El-Erian: De maneira geral, sim, mas não o suficiente para atrair recursos. E parte disso tem a ver com os próprios brasileiros, honestamente. Eu sempre comparo os argentinos e os brasileiros. Se você der a eles um copo preenchido até a metade, o argentino vai ver o copo meio cheio, até totalmente cheio e o brasileiro vai ver o copo meio vazio, até totalmente vazio. Os investidores de mercados emergentes sempre vão se apegar ao que os investidores locais estão dizendo. E os brasileiros são excessivamente pessimistas. O Brasil tem uma inflação de 4,5%; uma meta de inflação de 3%; um Banco Central que está indicando uma alta de juros; o crescimento econômico está forte… O Brasil tem um desafio de consolidação fiscal, mas eu não acho que a economia brasileira é apreciada da maneira que ela deveria ser apreciada. Acho que o Brasil tem uma situação fiscal que não é boa e, sim, é necessário fazer alguma coisa a respeito, mas que está longe de ser algo desastroso.
Valor: Não é algo novo…
El-Erian: Quando trabalhava com mercados emergentes na Pimco, a Argentina deu o calote em 2001 e houve eleições no Brasil em 2002. Lula venceu o primeiro turno. Os preços dos títulos brasileiros despencaram. Todo mundo dizia que o Brasil seria como a Argentina. Vim para o Brasil justo antes do segundo turno em outubro. Tínhamos investido muito dinheiro no Brasil e viemos conversar com muitas pessoas, inclusive com a equipe do Lula. Estava no aeroporto de Guarulhos, era uma quinta-feira à noite. Mandei um e-mail avisando que compareceria ao comitê de investimentos na sexta-feira. Voei na madrugada, não fiz a barba, não tomei banho, não troquei de roupa. Cheguei à reunião e disse que deveríamos dobrar nossa exposição no Brasil. A reação das pessoas foi de me perguntar se eu estava louco e invocaram a regra das 48 horas: vá para casa, tome banho e se troque para depois conversarmos. E nós dobramos nossa exposição no Brasil. Foi o melhor ‘trade’ que fizemos em mercados emergentes. O sentimento oscila muito.

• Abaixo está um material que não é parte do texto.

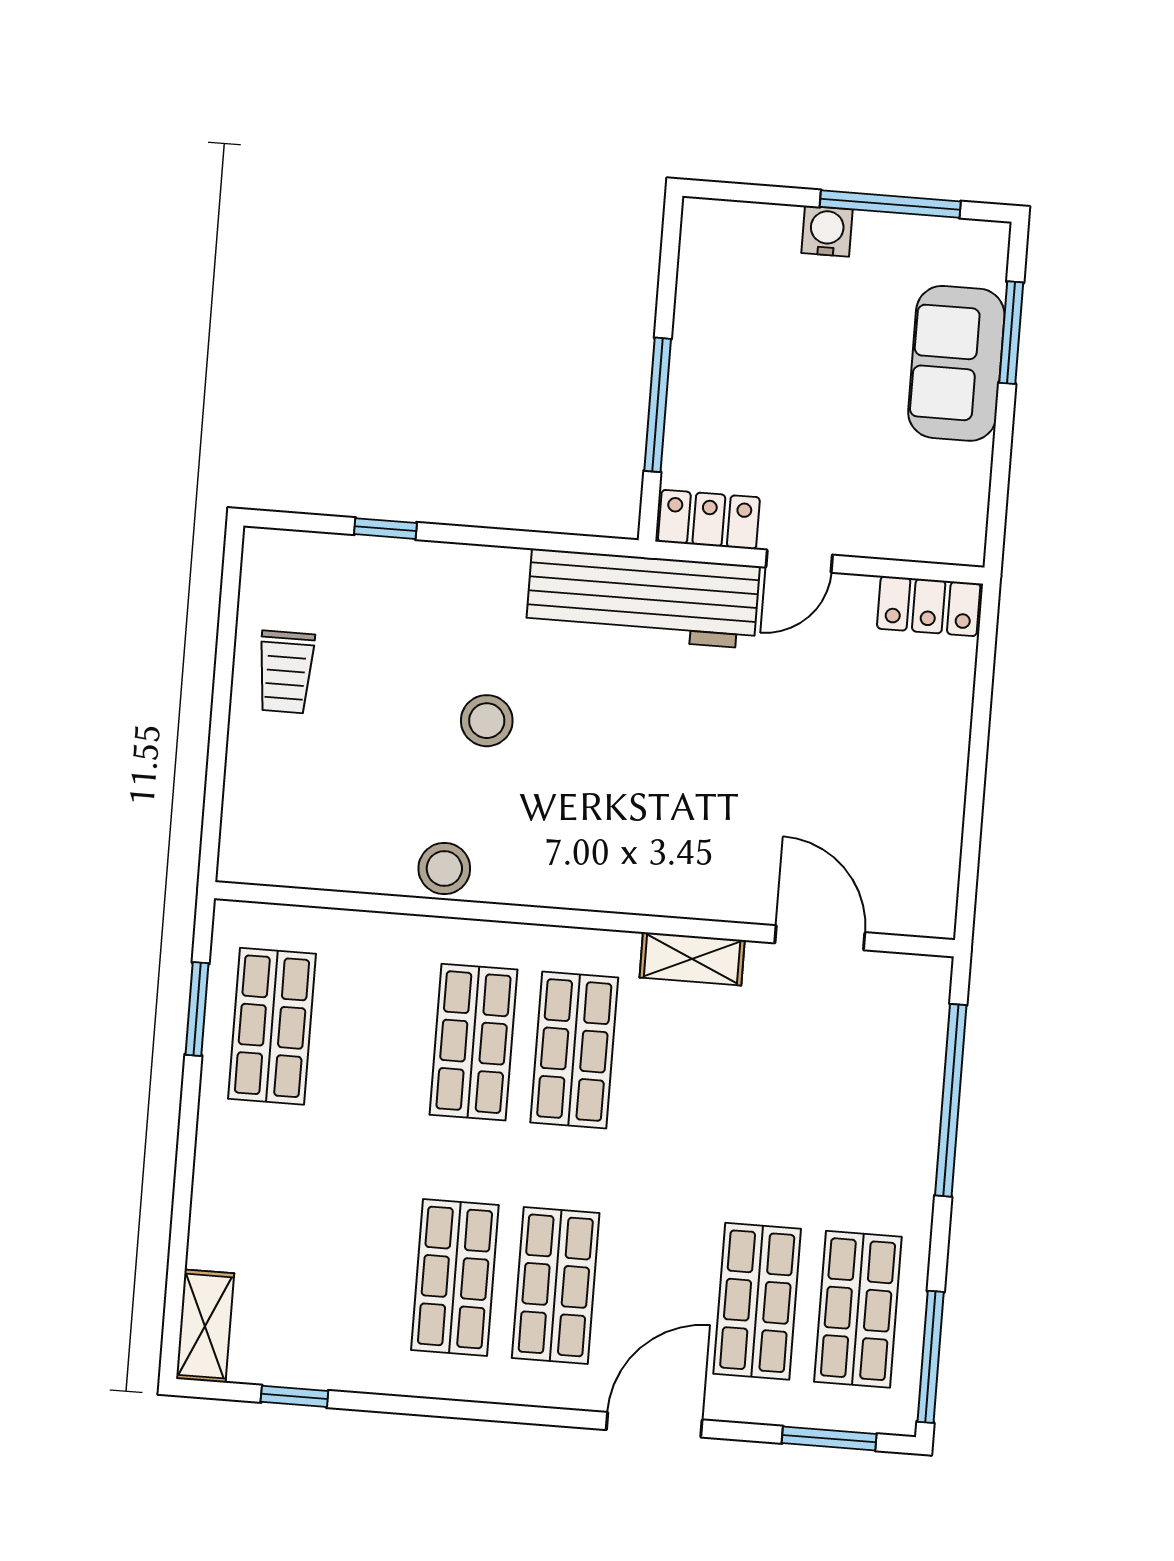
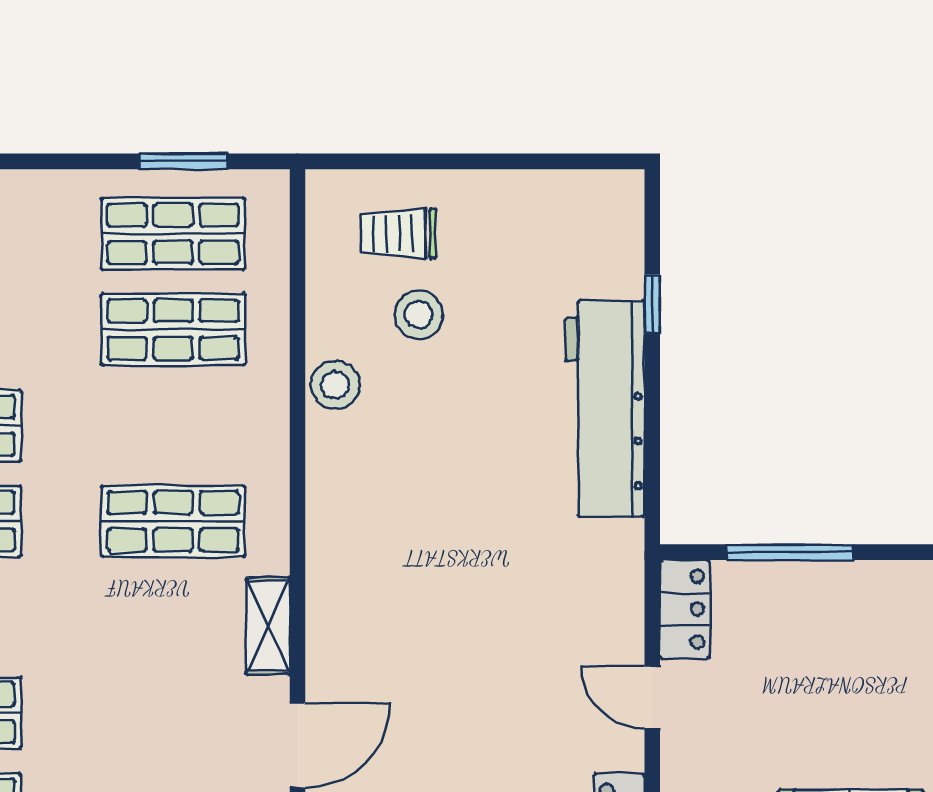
workbench: (643, 599) -> (605, 409), moved
trolley: (286, 672) -> (398, 234), moved
stool: (487, 721) -> (419, 315), moved
shop shelf: (473, 1042) -> (173, 329), moved

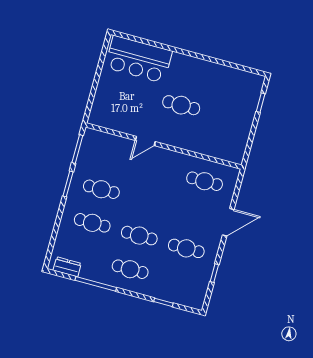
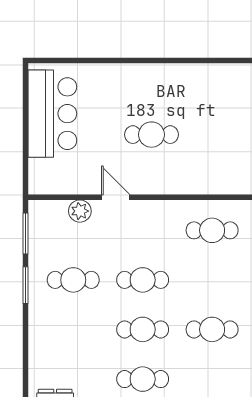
bar counter: (139, 59) -> (52, 114), moved, turned -90
door: (145, 141) -> (116, 197), swing flipped
plant: (119, 144) -> (80, 211), added
cafe table: (92, 223) -> (143, 280), moved

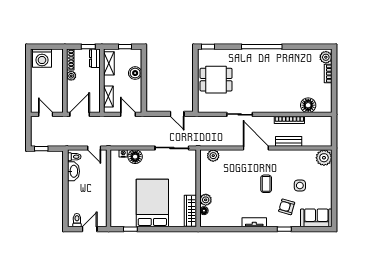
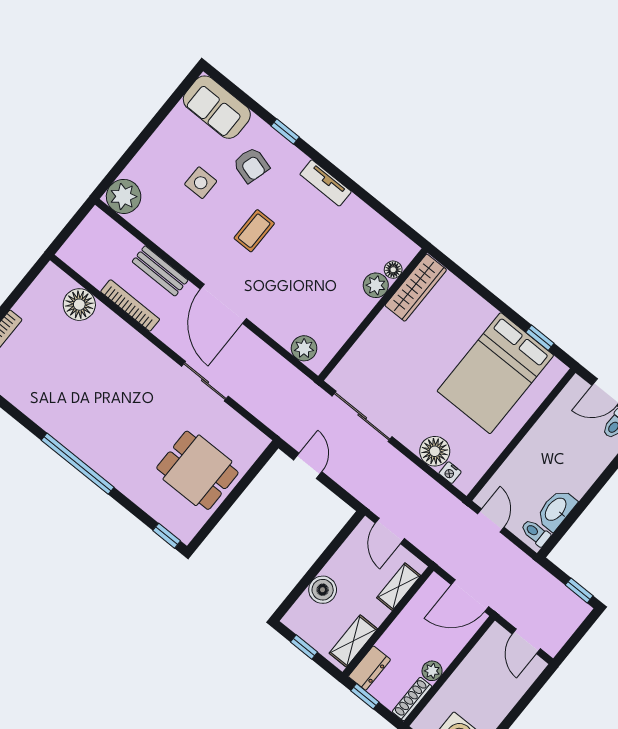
bed: (152, 203) -> (495, 373), moved

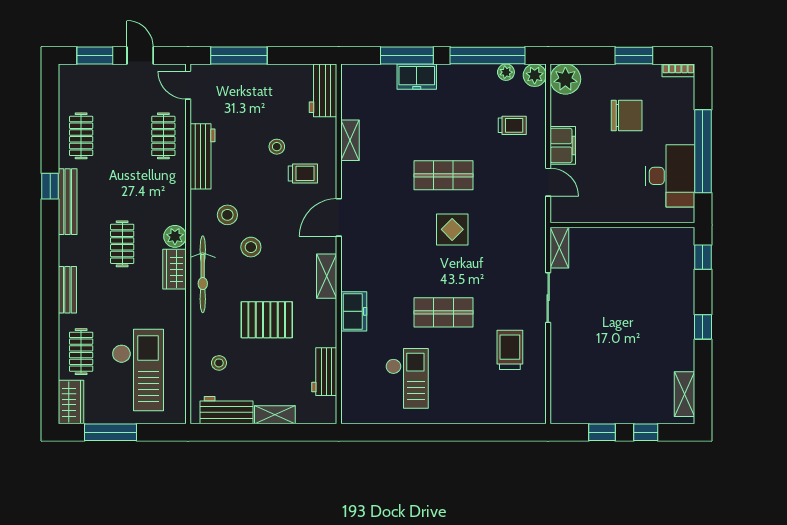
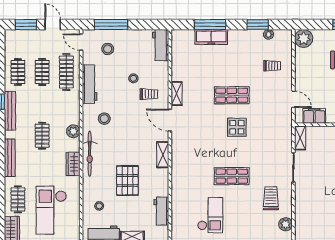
window: (487, 55) -> (258, 25), width x0.47
plant: (535, 75) -> (285, 224), moved
freezer: (417, 77) -> (211, 37), width x1.40
clothes rail: (122, 136) -> (42, 72), added
clothes rail: (163, 136) -> (66, 72), width x1.36
shelving: (350, 140) -> (177, 94), moved
filing cabinet: (563, 145) -> (314, 116), moved, turned -90
door: (339, 217) -> (170, 120), hinge flipped
stool: (251, 247) -> (108, 49), moved
wardrobe: (174, 269) -> (73, 164), moved
bench: (67, 290) -> (10, 158), width x1.36
freezer: (354, 311) -> (179, 176), removed
pallet: (267, 320) -> (127, 181), turned 90
checkout: (138, 370) -> (51, 210), turned 180

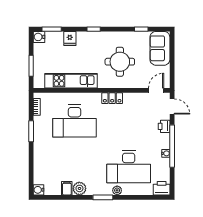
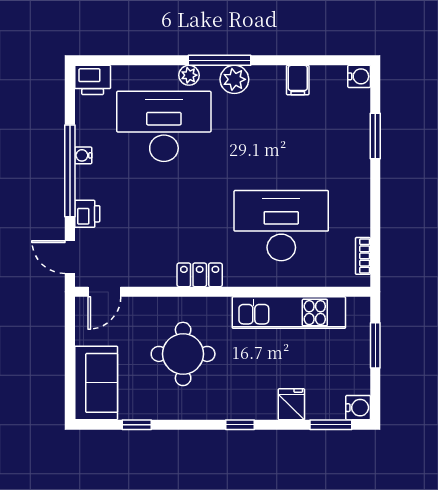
window: (31, 131) -> (375, 136), moved
plant: (79, 188) -> (234, 79), moved
window: (103, 197) -> (220, 60), width x1.44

Valor: Acredita que esse pode ser o caso agora?
El-Erian: O Brasil, para mim, sempre é um cavalo que deveria estar correndo muito rápido e, por algum motivo, fica preso, cai. Se você olhar para o que o Brasil oferece em um mundo que vivemos, de fragmentação, está em uma excelente posição. Externamente, é um dos únicos países que podem interagir tanto com a China quanto com os Estados Unidos sem ter que optar por um dos dois. Tendo a ser muito otimista com o Brasil, mas não encontro esse otimismo quando venho para aqui.